#### Required action
The data below holds a line containing "middle tip: (312, 185)" and a line containing "wrist: (94, 229)"; please quote exactly those two lines and every line between them, and nothing else.

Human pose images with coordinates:
::::
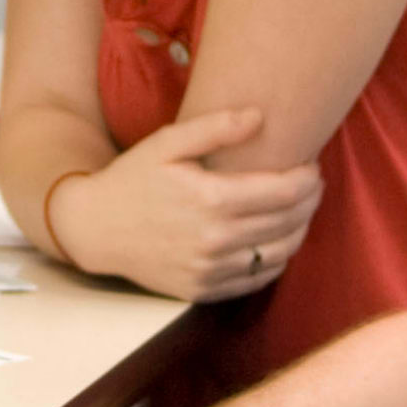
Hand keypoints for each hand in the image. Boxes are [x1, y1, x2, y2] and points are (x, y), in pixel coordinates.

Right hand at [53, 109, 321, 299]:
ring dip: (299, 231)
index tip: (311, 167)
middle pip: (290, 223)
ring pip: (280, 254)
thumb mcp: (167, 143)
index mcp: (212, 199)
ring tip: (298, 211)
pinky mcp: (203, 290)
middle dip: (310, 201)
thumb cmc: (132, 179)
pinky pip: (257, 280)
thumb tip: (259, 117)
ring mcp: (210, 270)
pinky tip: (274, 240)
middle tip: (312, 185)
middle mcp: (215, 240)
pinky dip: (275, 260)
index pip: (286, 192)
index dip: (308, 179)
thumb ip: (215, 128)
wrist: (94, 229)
::::
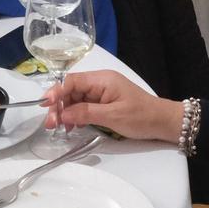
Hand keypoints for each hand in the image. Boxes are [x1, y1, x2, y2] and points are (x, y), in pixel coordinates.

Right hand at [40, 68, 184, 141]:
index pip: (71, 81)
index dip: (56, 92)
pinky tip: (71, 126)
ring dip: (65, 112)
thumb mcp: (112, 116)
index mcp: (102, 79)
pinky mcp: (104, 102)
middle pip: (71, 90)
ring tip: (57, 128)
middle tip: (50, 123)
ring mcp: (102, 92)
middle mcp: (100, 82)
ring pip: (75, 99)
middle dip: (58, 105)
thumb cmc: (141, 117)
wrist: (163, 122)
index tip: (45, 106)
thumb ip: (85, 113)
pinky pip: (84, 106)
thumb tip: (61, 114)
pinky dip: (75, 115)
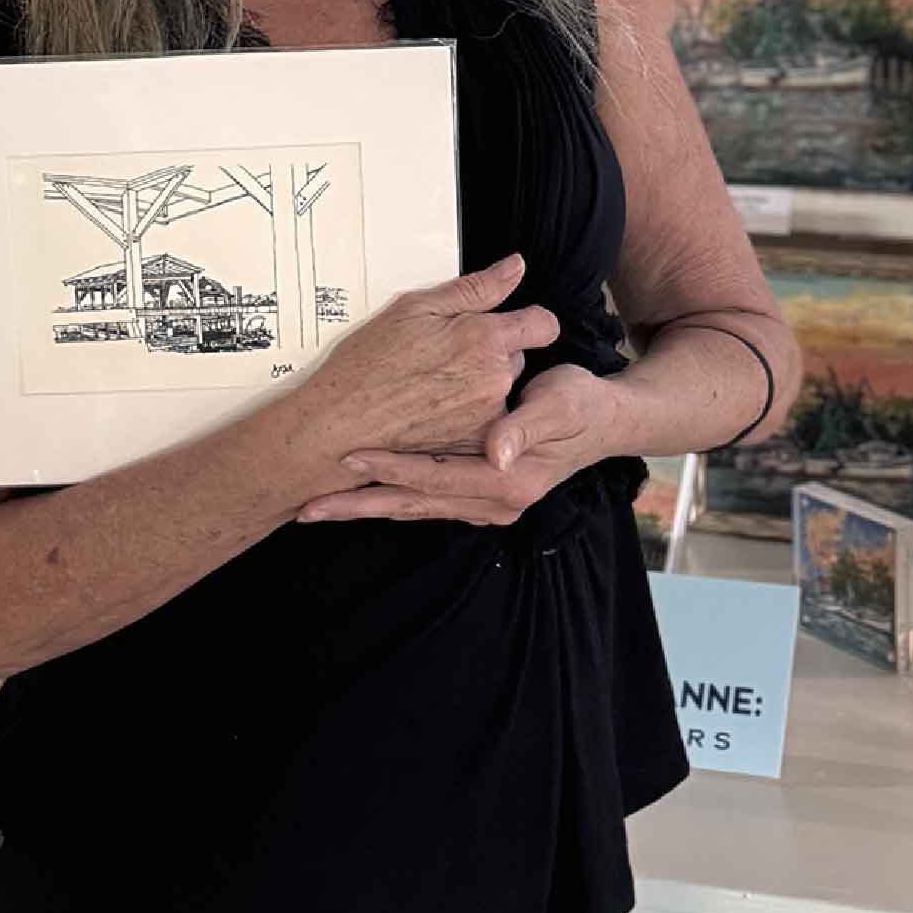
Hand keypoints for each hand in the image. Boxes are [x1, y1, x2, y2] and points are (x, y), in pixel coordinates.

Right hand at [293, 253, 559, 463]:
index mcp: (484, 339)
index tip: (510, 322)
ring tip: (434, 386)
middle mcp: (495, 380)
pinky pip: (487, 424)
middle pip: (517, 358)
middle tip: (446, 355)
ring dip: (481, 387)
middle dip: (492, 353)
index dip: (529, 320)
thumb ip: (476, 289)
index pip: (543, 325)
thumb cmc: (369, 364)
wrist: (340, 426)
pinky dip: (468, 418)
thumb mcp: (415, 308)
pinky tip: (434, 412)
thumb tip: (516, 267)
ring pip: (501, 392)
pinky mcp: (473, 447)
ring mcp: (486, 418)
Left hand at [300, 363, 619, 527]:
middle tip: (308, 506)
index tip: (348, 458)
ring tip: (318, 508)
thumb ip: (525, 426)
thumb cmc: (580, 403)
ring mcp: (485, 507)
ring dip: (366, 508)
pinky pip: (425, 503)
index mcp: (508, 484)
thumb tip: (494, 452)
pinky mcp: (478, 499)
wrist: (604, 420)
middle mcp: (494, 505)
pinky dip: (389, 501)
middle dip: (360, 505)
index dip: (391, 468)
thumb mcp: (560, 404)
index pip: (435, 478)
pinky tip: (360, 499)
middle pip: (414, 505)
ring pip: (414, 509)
::::
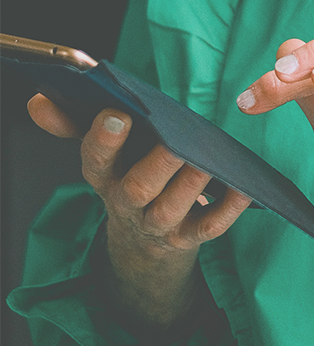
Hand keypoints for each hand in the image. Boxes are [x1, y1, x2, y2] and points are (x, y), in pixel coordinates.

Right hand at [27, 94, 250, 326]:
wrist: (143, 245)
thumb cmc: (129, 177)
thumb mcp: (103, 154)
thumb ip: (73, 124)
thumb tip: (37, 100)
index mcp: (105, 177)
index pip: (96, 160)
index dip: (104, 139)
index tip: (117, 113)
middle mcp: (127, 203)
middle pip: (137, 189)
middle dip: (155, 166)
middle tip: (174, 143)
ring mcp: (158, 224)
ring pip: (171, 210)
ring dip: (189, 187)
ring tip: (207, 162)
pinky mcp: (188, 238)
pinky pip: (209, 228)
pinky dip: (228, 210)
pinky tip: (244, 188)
::::
#### Response box
middle tip: (312, 185)
middle mcp: (215, 240)
pinky dip: (275, 260)
index pip: (286, 192)
index dip: (308, 179)
thumb ip: (215, 128)
wrist: (94, 229)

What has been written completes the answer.